#### [Document passage]
Patchwork pc: map pc ram from user-specified file

login
register
mail settings
Submitter Peter Feiner
Date Nov. 25, 2011, 7:02 p.m.
Message ID <CADiFPYJSjeXf_zO756vUcn6UMELQHYeW9kmCZ+ynDJstSuFHyQ@mail.gmail.com>
Download mbox | patch
Permalink /patch/127753/
State New
Headers show

Comments

Peter Feiner - Nov. 25, 2011, 7:02 p.m.
Enables providing a backing file for the PC's ram. The file is specified by the
new -pcram-file option. The file is mmap'd shared, so the RAMBlock that it backs
doesn't need to be saved by vm_save / migration.

Signed-off-by: Peter Feiner <peter@gridcentric.com>

---

We have found this small feature very useful for experimenting with memory
migration techniques. By exposing PC memory through a simple interface (i.e.,
the filesystem), we can implement various memory migration techniques
independently of QEMU. For example, one can map a VM's ram to a file being
served over a network, thus implementing on-demand fetching.

In the future, RAMBlocks could be mmap'd privately to implement memory sharing.

Note that unlike the existing -mem-path option, which specifies a (hugetlbfs)

#### [Information given]
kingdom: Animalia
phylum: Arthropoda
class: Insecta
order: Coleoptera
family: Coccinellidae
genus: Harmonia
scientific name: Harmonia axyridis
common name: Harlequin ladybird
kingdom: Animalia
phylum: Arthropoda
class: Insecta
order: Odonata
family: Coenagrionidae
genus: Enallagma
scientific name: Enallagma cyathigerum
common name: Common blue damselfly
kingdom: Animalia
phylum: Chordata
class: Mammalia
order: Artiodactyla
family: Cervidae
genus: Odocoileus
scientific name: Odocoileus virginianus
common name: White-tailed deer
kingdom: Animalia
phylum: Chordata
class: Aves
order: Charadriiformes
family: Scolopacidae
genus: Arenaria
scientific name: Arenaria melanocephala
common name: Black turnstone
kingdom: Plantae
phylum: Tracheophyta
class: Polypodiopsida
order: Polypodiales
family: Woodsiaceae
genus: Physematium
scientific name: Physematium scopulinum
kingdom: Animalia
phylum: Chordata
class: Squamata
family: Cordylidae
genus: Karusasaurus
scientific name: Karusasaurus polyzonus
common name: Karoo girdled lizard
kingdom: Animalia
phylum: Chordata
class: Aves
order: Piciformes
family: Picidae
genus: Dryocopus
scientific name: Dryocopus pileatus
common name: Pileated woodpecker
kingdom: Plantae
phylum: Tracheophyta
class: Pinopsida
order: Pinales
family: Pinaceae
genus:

#### [Request 1]
In the patch page, which new option specifies the backing file for the PC's ram?
#### [Request 2]
Reproduce the patch page without changes, starting with "We have found" and going on through "implementing on-demand fetching.".

#### [Output 1]
The -pcram-file option.

#### [Output 2]
We have found this small feature very useful for experimenting with memory
migration techniques. By exposing PC memory through a simple interface (i.e.,
the filesystem), we can implement various memory migration techniques
independently of QEMU. For example, one can map a VM's ram to a file being
served over a network, thus implementing on-demand fetching.